Exercise directions: The records must be retyped exactly, with no pictures included.

Data to process:
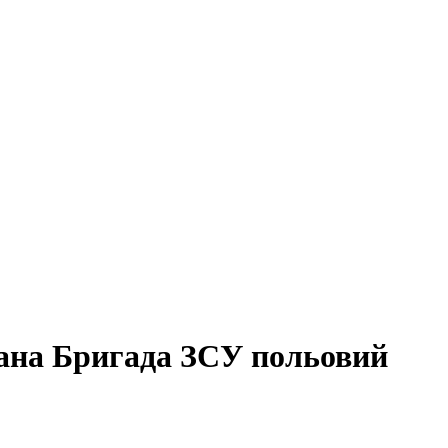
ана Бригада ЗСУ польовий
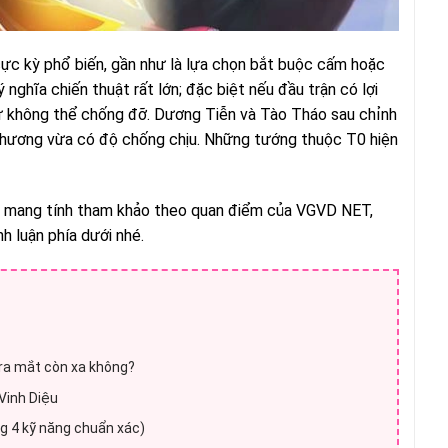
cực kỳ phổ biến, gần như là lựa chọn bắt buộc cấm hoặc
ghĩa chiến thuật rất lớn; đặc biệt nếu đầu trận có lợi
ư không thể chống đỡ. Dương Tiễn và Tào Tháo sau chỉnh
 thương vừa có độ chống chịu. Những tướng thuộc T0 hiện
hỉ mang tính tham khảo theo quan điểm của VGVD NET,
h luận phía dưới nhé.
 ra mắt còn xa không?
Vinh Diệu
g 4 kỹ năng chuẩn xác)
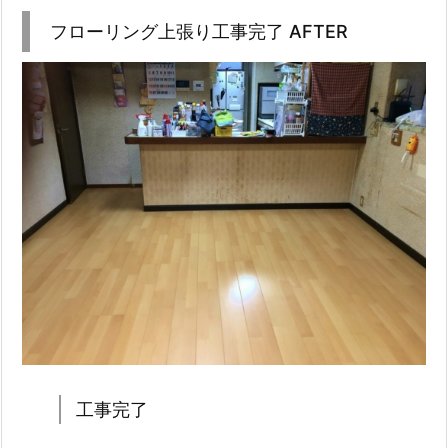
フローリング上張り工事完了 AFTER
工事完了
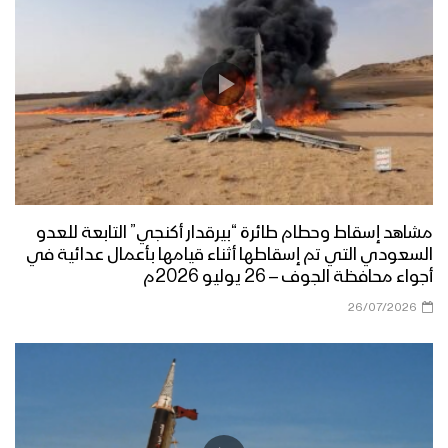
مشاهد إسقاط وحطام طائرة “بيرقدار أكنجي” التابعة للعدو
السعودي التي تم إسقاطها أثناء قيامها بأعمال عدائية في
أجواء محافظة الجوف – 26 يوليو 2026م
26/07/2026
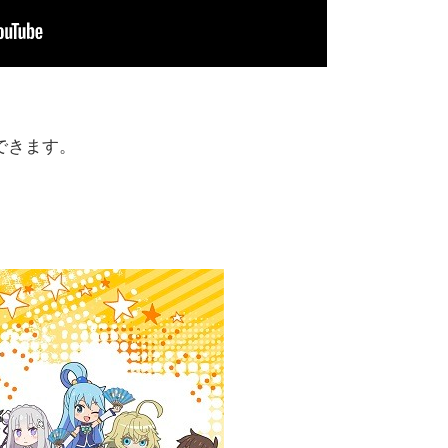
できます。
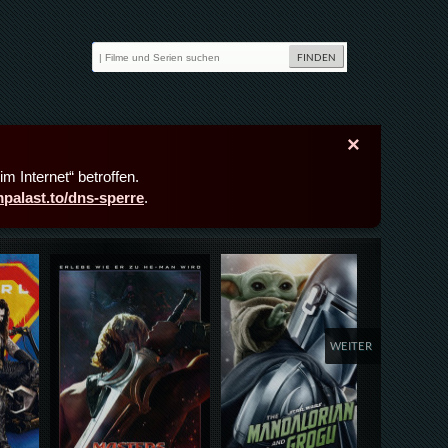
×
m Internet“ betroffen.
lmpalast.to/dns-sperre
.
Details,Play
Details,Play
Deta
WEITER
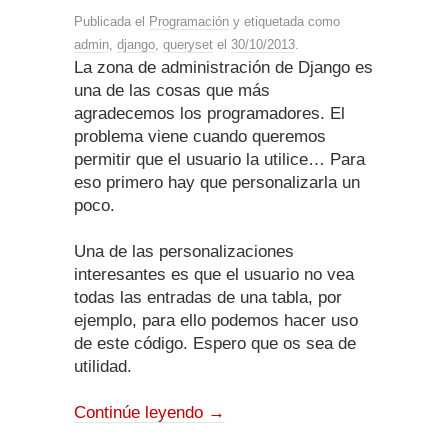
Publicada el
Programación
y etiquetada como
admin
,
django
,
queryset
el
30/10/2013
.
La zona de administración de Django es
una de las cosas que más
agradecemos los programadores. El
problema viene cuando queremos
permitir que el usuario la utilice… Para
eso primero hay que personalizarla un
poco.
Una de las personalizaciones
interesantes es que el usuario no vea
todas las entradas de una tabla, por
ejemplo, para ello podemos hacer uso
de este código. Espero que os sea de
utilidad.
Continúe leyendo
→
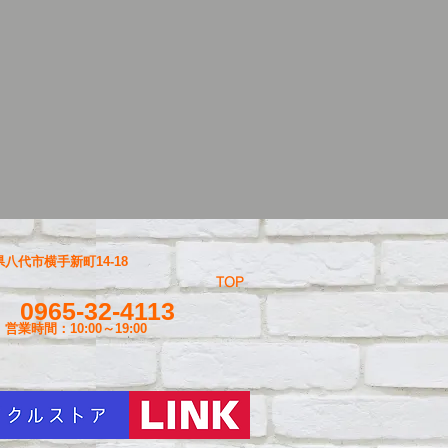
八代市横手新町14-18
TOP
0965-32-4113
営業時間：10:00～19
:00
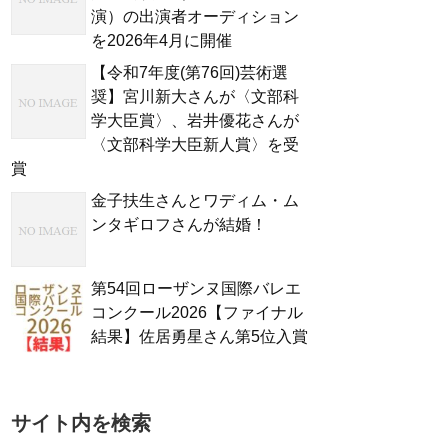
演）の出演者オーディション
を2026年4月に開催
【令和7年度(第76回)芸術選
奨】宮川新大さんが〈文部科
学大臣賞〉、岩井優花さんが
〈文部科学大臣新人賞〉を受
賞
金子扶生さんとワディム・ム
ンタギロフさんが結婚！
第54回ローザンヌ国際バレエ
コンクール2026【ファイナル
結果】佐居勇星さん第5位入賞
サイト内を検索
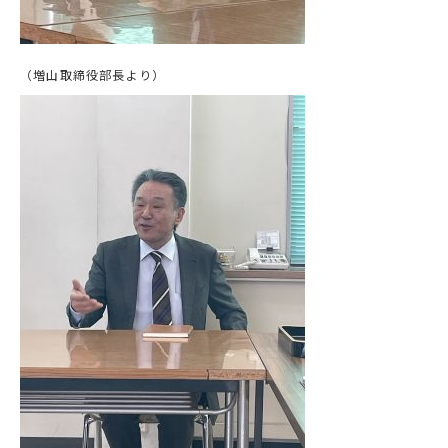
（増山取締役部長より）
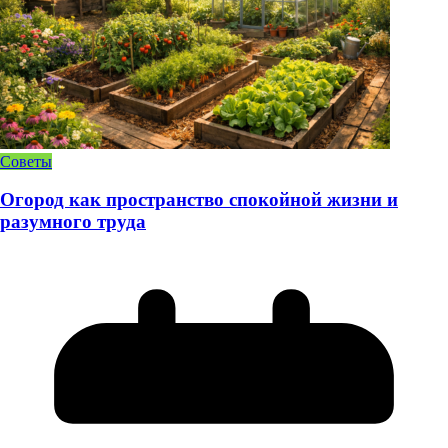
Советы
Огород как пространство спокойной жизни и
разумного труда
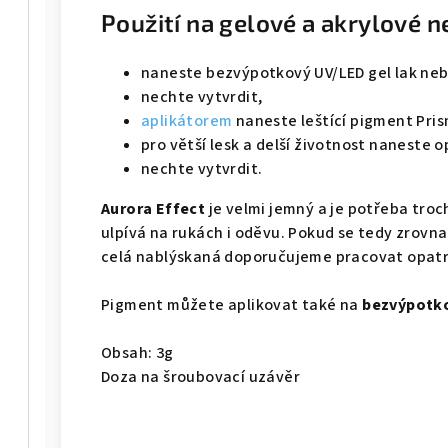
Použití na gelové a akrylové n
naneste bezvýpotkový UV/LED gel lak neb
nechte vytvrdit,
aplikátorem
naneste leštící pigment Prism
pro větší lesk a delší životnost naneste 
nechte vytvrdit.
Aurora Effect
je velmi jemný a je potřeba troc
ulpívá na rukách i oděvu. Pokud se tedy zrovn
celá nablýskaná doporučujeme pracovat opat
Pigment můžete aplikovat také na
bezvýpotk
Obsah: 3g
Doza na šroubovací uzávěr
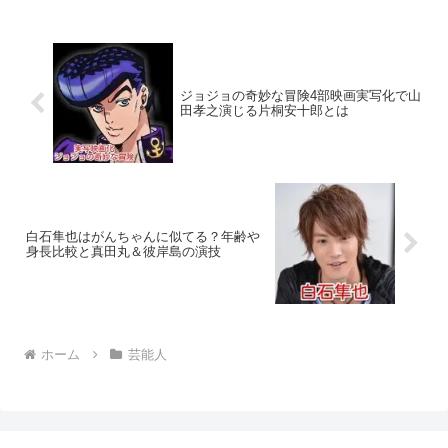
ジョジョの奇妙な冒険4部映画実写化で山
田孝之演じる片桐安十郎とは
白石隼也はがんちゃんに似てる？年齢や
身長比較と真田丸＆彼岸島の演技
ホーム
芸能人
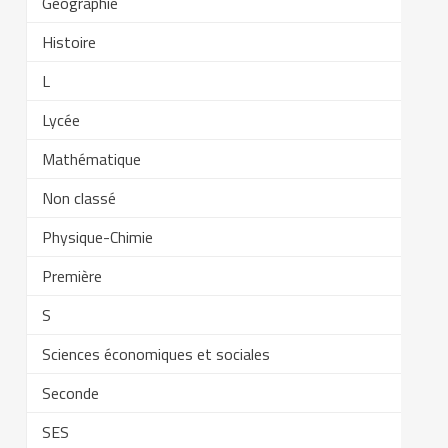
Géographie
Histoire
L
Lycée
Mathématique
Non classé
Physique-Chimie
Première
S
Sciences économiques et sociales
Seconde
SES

Solution below:
ана Бригада ЗСУ польовий
cực kỳ phổ biến, gần như là lựa chọn bắt buộc cấm hoặc
ghĩa chiến thuật rất lớn; đặc biệt nếu đầu trận có lợi
ư không thể chống đỡ. Dương Tiễn và Tào Tháo sau chỉnh
 thương vừa có độ chống chịu. Những tướng thuộc T0 hiện
hỉ mang tính tham khảo theo quan điểm của VGVD NET,
h luận phía dưới nhé.
 ra mắt còn xa không?
Vinh Diệu
g 4 kỹ năng chuẩn xác)
フローリング上張り工事完了 AFTER
工事完了
مشاهد إسقاط وحطام طائرة “بيرقدار أكنجي” التابعة للعدو
السعودي التي تم إسقاطها أثناء قيامها بأعمال عدائية في
أجواء محافظة الجوف – 26 يوليو 2026م
26/07/2026
できます。
×
m Internet“ betroffen.
lmpalast.to/dns-sperre
.
Details,Play
Details,Play
Deta
WEITER
Publicada el
Programación
y etiquetada como
admin
,
django
,
queryset
el
30/10/2013
.
La zona de administración de Django es
una de las cosas que más
agradecemos los programadores. El
problema viene cuando queremos
permitir que el usuario la utilice… Para
eso primero hay que personalizarla un
poco.
Una de las personalizaciones
interesantes es que el usuario no vea
todas las entradas de una tabla, por
ejemplo, para ello podemos hacer uso
de este código. Espero que os sea de
utilidad.
Continúe leyendo
→
八代市横手新町14-18
TOP
0965-32-4113
営業時間：10:00～19
:00
演）の出演者オーディション
を2026年4月に開催
【令和7年度(第76回)芸術選
奨】宮川新大さんが〈文部科
学大臣賞〉、岩井優花さんが
〈文部科学大臣新人賞〉を受
賞
金子扶生さんとワディム・ム
ンタギロフさんが結婚！
第54回ローザンヌ国際バレエ
コンクール2026【ファイナル
結果】佐居勇星さん第5位入賞
サイト内を検索
（増山取締役部長より）
Советы
Огород как пространство спокойной жизни и
разумного труда
Použití na gelové a akrylové n
naneste bezvýpotkový UV/LED gel lak neb
nechte vytvrdit,
aplikátorem
naneste leštící pigment Prism
pro větší lesk a delší životnost naneste 
nechte vytvrdit.
Aurora Effect
je velmi jemný a je potřeba troc
ulpívá na rukách i oděvu. Pokud se tedy zrovn
celá nablýskaná doporučujeme pracovat opat
Pigment můžete aplikovat také na
bezvýpotk
Obsah: 3g
Doza na šroubovací uzávěr
ジョジョの奇妙な冒険4部映画実写化で山
田孝之演じる片桐安十郎とは
白石隼也はがんちゃんに似てる？年齢や
身長比較と真田丸＆彼岸島の演技
ホーム
芸能人
Géographie
Histoire
L
Lycée
Mathématique
Non classé
Physique-Chimie
Première
S
Sciences économiques et sociales
Seconde
SES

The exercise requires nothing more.